In Nederland is het vrij zeldzaam en komt enkel voor in de hogere zandgronden in het oosten, voornamelijk in Drenthe, Overijssel, de Veluwe, de Achterhoek, het oosten van Noord-Brabant en Midden-Limburg.
In Vlaanderen komt het voor op verspreide locatie in de Kempen, met als belangrijkste het Heiderbos in As met 14 ha jeneverbesstruweel.
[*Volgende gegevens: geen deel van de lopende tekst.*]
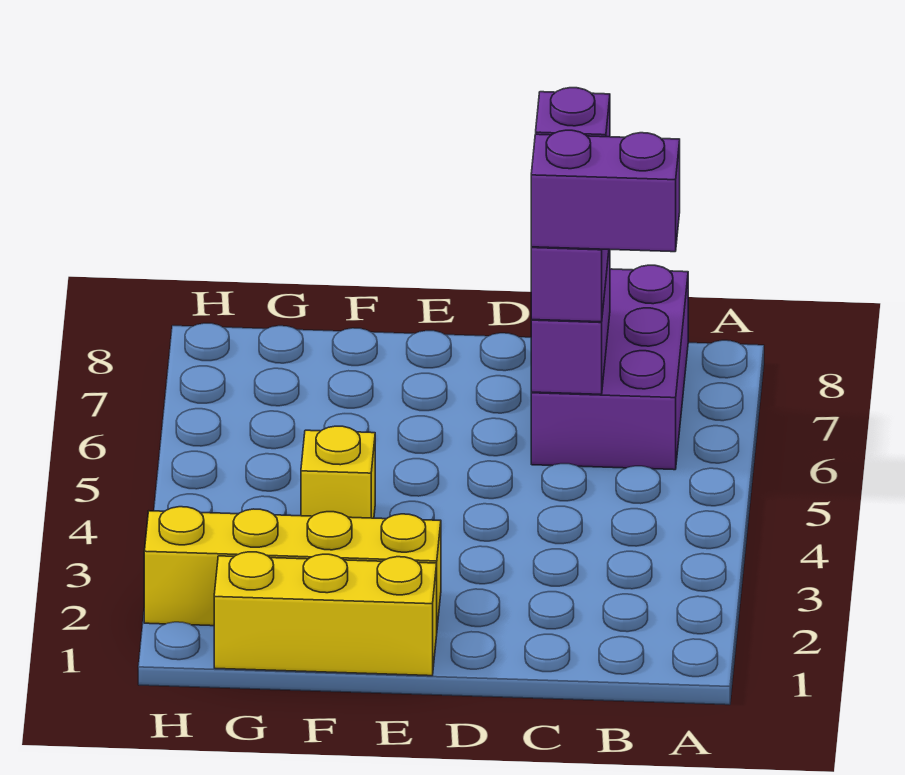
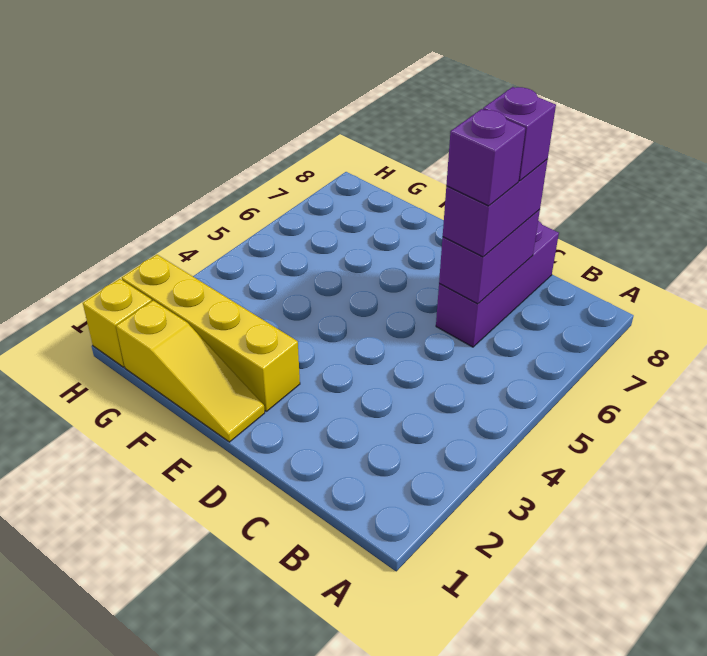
purple 2x3 brick [531,265,688,470] -> purple 1x3 brick [436,221,559,347]
purple 1x2 brick [531,130,680,252] -> purple 1x1 brick [446,109,525,206]
yellow 1x3 brick [214,552,437,676] -> yellow 1x3 slope [116,301,265,442]
yellow 1x1 brick [301,426,375,518] -> yellow 1x1 brick moved to [83,279,152,367]

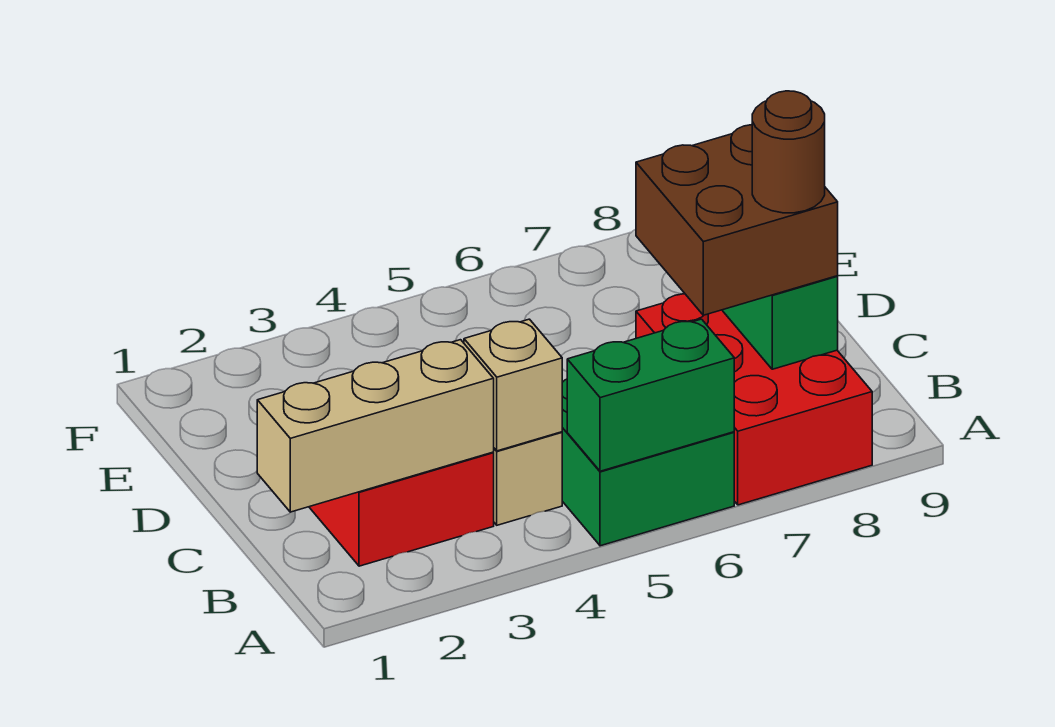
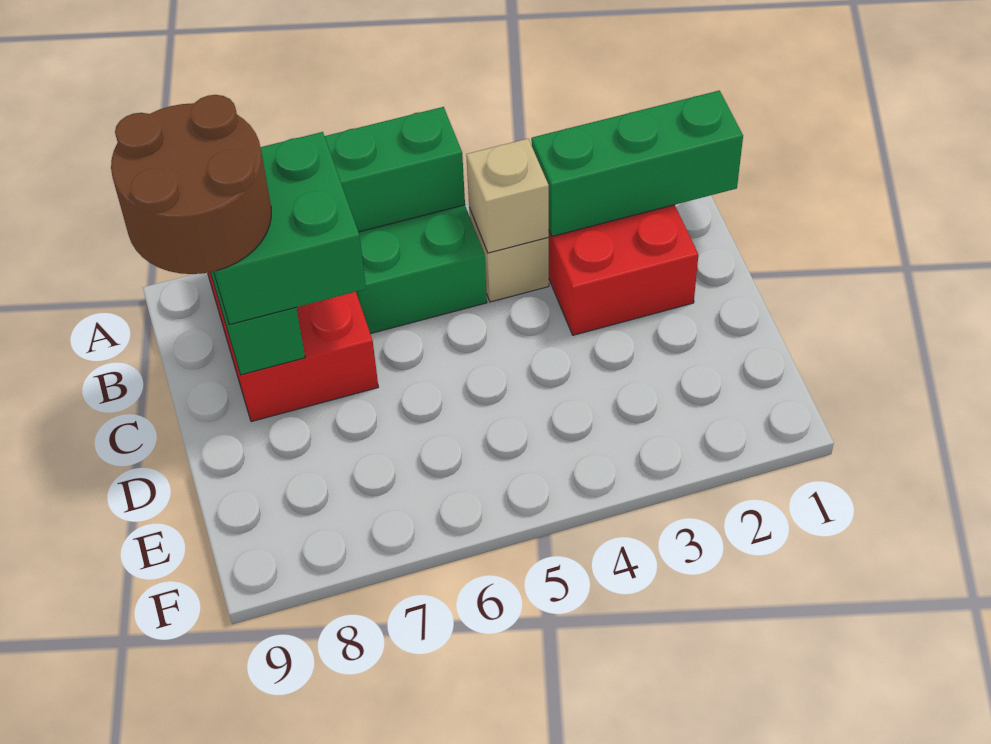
tan 1x3 brick [257,340,494,512] -> green 1x3 brick [531,90,743,236]
brown 2x2 brick [636,125,838,315] -> green 2x2 brick [214,132,366,325]
brown 1x1 round brick [752,91,825,213] -> brown 2x2 round brick [111,95,271,274]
Bedreiging en bescherming[bewerken | brontekst bewerken]
Net als de meeste voedselarme bossen worden gaffeltandmos-jeneverbesstruwelen bedreigd door verruiging, en dat vooral door een hoge stikstofdepositie vanuit de atmosfeer, en door omzetting van heide naar landbouwgebied.
Andere bedreigingen zijn het versnellen van de verbossing met vliegdennen uit nabijgelegen dennenbossen. Jeneverbesstruwelen zijn gevoelig voor beschaduwing en verdwijnen onder hogere bomen.
In Nederland en Vlaanderen is sinds halfweg de 20e eeuw geen spontane verjonging meer waargenomen in jeneverbesstruwelen, een verschijnsel met onbekende oorzaak. De laatste jaren worden op verschillend plaatsen in Nederland echter terug kiemplanten aangetroffen.